* **WHAT TO WORK ON**
Each record that follows goes into your reply unchanged; the pictures do not.

* **INPUT FOR THIS TASK**
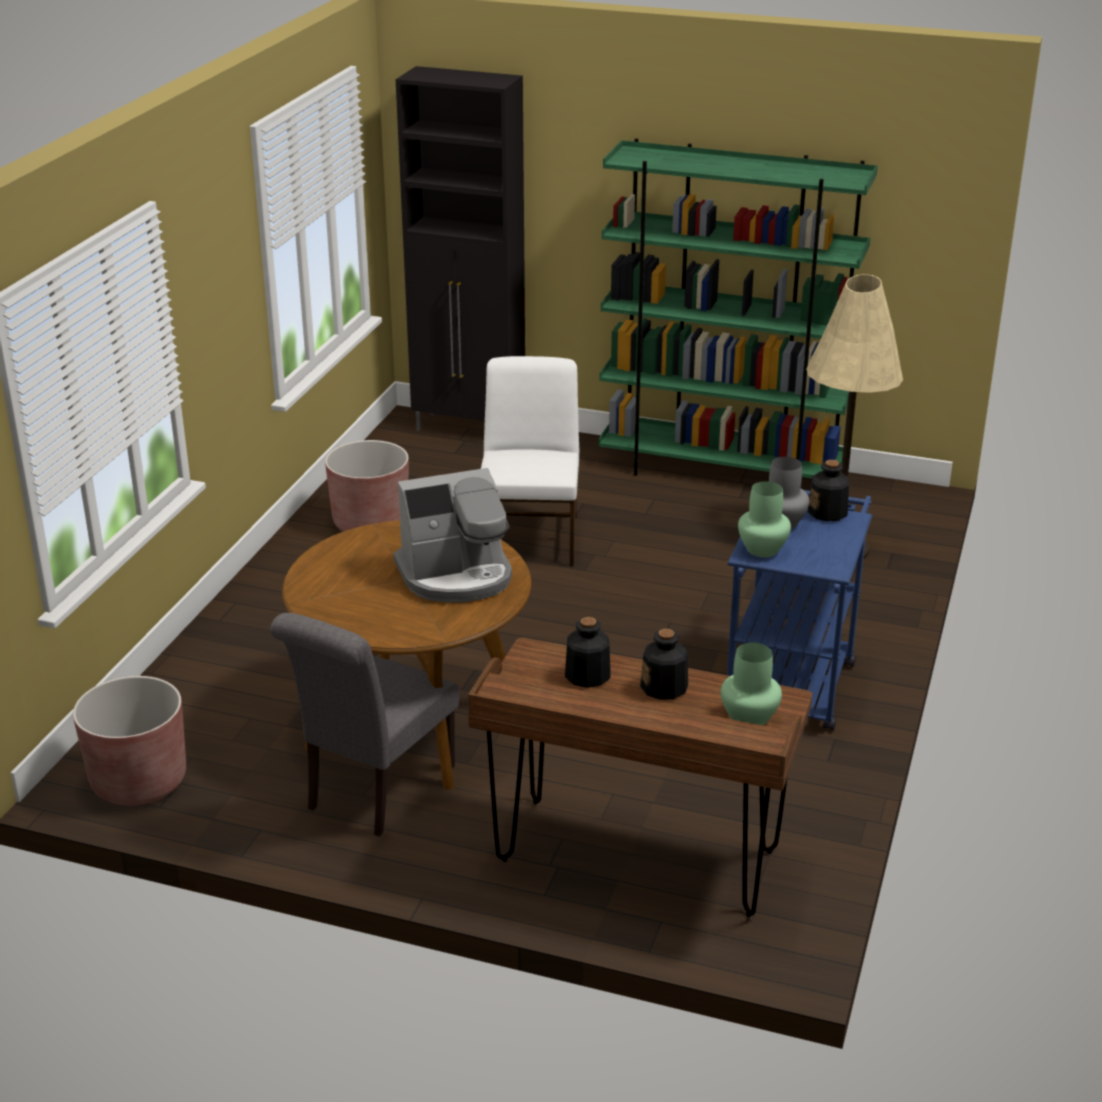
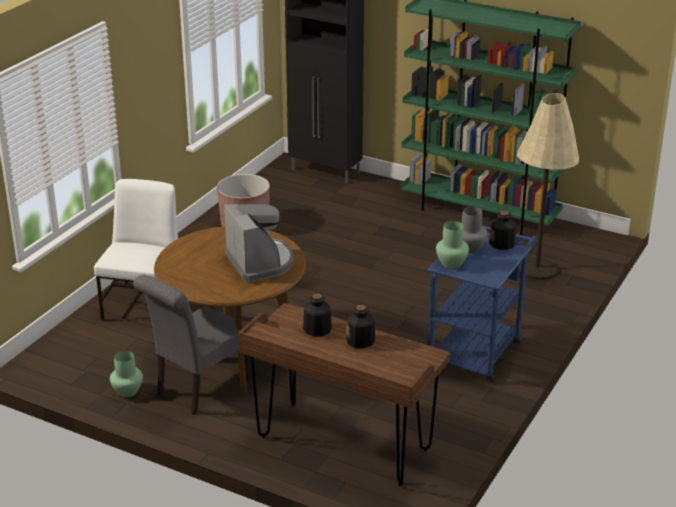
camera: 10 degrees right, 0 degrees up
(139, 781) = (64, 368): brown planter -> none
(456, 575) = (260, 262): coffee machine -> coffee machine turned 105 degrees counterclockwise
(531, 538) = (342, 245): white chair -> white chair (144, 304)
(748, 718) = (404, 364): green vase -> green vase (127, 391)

* **TASK RESPONSE**
camera: 10 degrees right, 0 degrees up
(139, 781) = (64, 368): brown planter -> none
(456, 575) = (260, 262): coffee machine -> coffee machine turned 105 degrees counterclockwise
(531, 538) = (342, 245): white chair -> white chair (144, 304)
(748, 718) = (404, 364): green vase -> green vase (127, 391)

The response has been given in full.